Неужели он рассчитывал, что она ничего не заметит? О Господи! Да у него же это написано на лбу неоновыми буквами! Даже пока была жива мама, Бронуин замечала, что отец старается не упоминать о своей первой жене, будто чего-то боится. Иногда у него на лице появлялось отрешенное, мечтательное выражение, словно он погружался в воспоминания, которыми нельзя делиться ни с кем. Мама тоже видела это. Но она все понимала и прощала. Бронуин подозревала, что именно поэтому отец и женился на ней – потому, что она принимала его таким, какой он есть, со всей сердечной болью, первой любовью и так далее.

Но теперь все изменилось. Мамы уже нет в живых, а Мэри вернулась в город. А еще надо быть слепым, чтобы не заметить, как помешан на ней отец. Бронуин не знала, к чему все это приведет, и понимала только, что не желает принимать в происходящем никакого участия. Как сказала бы Макси, «ик-сней-оней», что на лошадиной латыни значит «черта с два!». У лучшей подруги Бронуин был готов ответ на все, чаще всего этим ответом было краткое неприличное слово. Когда Бронуин поделилась с ней опасениями, верная себе Макси дала самую точную оценку ситуации: очередная серия «мыльной оперы» вроде «Мелроуз-плейс».

Бронуин скрыла от подруги только одно – как ей страшно. То, что случилось с Ноэль, отразилось на жизни каждого из них, стало ударом не только для ее сестры. «И я не собираюсь сидеть и ждать, когда какой-то тупой судья разберется, что к чему». У Макси были тетя с дядей, развод которых затянулся на несколько лет. За такой долгий срок могло случиться все, что угодно. Ноэль, которая уже теперь напоминала ходячий труп, могла заболеть по-настоящему… как мама. Роберт мог успеть совсем сбить с толку маленькую Эмму. А папа… Чего доброго, он женится еще раз. От этой мысли Бронуин передернуло.

Но ее план имел один недостаток: чтобы провернуть его, требовался помощник. А Бронуин могла рассчитывать только на одного человека.

Она потянулась к телефону, но при мысли о том, что ей придется обратиться к Данте с такой просьбой, ее рука повисла в воздухе. «Если нас поймают, мы оба угодим в тюрьму». Для ее приятеля привод будет уже не первым. Полгода назад за вождение машины в нетрезвом состоянии он провел ночь за решеткой и заработал приговор с отсрочкой, но, к счастью, благодаря этому они познакомились.

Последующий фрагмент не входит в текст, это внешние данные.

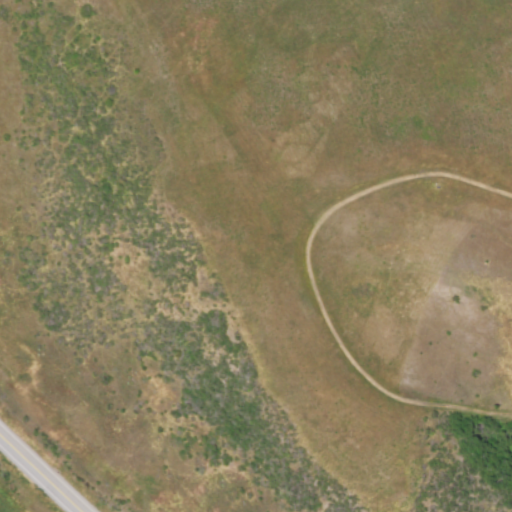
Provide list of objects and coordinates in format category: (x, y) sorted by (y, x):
road: (42, 473)
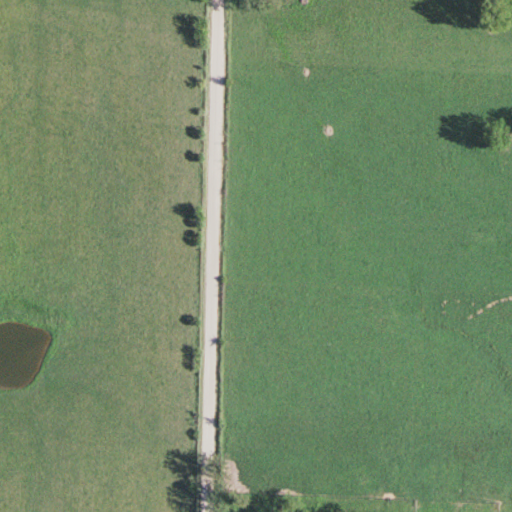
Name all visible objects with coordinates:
road: (211, 255)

Бронуин навсегда запомнила день, когда в ее жизни появился Данте Ло Прести. Дважды в неделю она работала волонтером в организации «Голос», направлявшей чтецов к слепым. Именно там Данте отбывал сто часов общественных работ. Его направили вместо Бронуин к старому мистеру Гуд-мену, который был не только слепым, но и страдал болезнью Альцгеймера, притом считал, что все вокруг обворовывают его. Не прошло и недели, как он обвинил Бронуин в краже зубной щетки. И не только ее. До этого Берни Гудмен отказался от услуг еще двух волонтеров.

Они встретились в помещении организации, где Бронуин ждала нового назначения. Вошедшего парня она оценила бы в одиннадцать с половиной баллов по десятибалльной шкале. В кожаной куртке и ботинках мотоциклиста, с улыбкой дерзкого мальчишки и томными глазами, он вызывал сумасшедший восторг, как лучший из аттракционов Диснейленда. Когда Данте небрежным тоном пригласил ее посидеть к Мерфи, она без колебаний приняла приглашение.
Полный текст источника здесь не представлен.